If BB can be duplicated into Pred, Pred has the only successor BB, it is extremely unlikely in the middle of a chain.

The main purpose of the loop is finding out beneficial duplications. If a predecessor has multiple successors we can't duplicate BB into it, even if the edge is hot. But we can make it fall through to BB to get the same benefit as tail duplication.
Change one duplication into fall through is only a plus for code size.

3160

Good catch.

3192

I mean compare the raw profile count with the hot number from profile summary information.

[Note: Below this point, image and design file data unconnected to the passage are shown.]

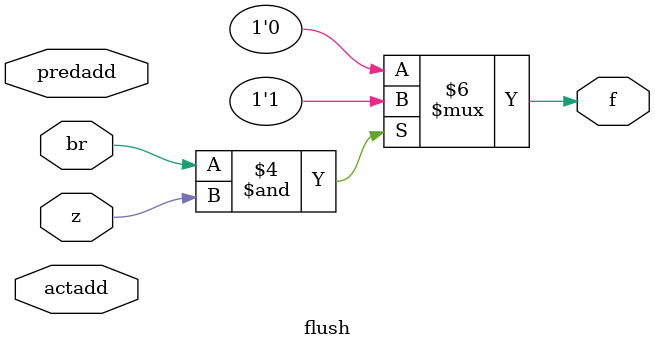
<source format=v>
module flush(br,z,predadd,actadd,f);
input br,z; //Flushing operation incase of normal branch instruction
input [31:0]predadd,actadd; //predicted and actual address in branch prediction
output reg f; //This signal will be passed as rst of the pipo reg to flush

always@(*)
begin
    if(br==1 & z==1)
        f = 1;
    else
        f = 0;
end

endmodule
</source>
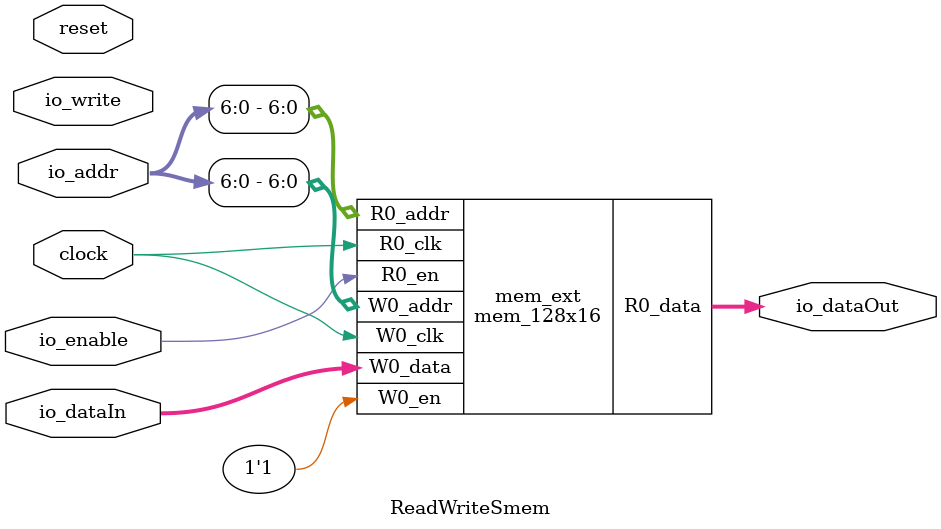
<source format=v>
module mem_128x16(
  input  [6:0]  R0_addr,
  input         R0_en,
                R0_clk,
  input  [6:0]  W0_addr,
  input         W0_en,
                W0_clk,
  input  [15:0] W0_data,
  output [15:0] R0_data
);

  reg [15:0] Memory[0:127];
  reg        _R0_en_d0;
  reg [6:0]  _R0_addr_d0;
  always @(posedge R0_clk) begin
    _R0_en_d0 <= R0_en;
    _R0_addr_d0 <= R0_addr;
  end // always @(posedge)
  always @(posedge W0_clk) begin
    if (W0_en)
      Memory[W0_addr] <= W0_data;
  end // always @(posedge)
  assign R0_data = _R0_en_d0 ? Memory[_R0_addr_d0] : 16'bx;
endmodule

module ReadWriteSmem(
  input         clock,
                reset,
                io_enable,
                io_write,
  input  [9:0]  io_addr,
  input  [15:0] io_dataIn,
  output [15:0] io_dataOut
);

  mem_128x16 mem_ext (
    .R0_addr (io_addr[6:0]),
    .R0_en   (io_enable),
    .R0_clk  (clock),
    .W0_addr (io_addr[6:0]),
    .W0_en   (1'h1),
    .W0_clk  (clock),
    .W0_data (io_dataIn),
    .R0_data (io_dataOut)
  );
endmodule


</source>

davidxl added inline comments.Feb 3 2020, 10:10 AM
llvm/lib/CodeGen/MachineBlockPlacement.cpp
3072

Add a comment explaining the scaling.

3137

it assumes *SuccIt is the layout successor (fall through bb). Is it always the case?

3167

"the benefit of duplicating into a predecessor is .."

3171

laid out

Carrot updated this revision to Diff 242226.Feb 3 2020, 4:01 PM
Carrot marked 4 inline comments as done.
Carrot added inline comments.
llvm/lib/CodeGen/MachineBlockPlacement.cpp
3137

No, *SuccIt may have other predecessors can fall through to it.
After sorting Succs, Succs.begin() has the largest probability among edges come out from BB. So *SuccIt has the largest chance to be laid after BB.

Consider other cases may improve the following cost analysis. But I think the extra benefit is very small with much more complicated implementation.

davidxl accepted this revision.Feb 11 2020, 1:25 PM

lgtm

This revision is now accepted and ready to land.Feb 11 2020, 1:25 PM
This revision was automatically updated to reflect the committed changes.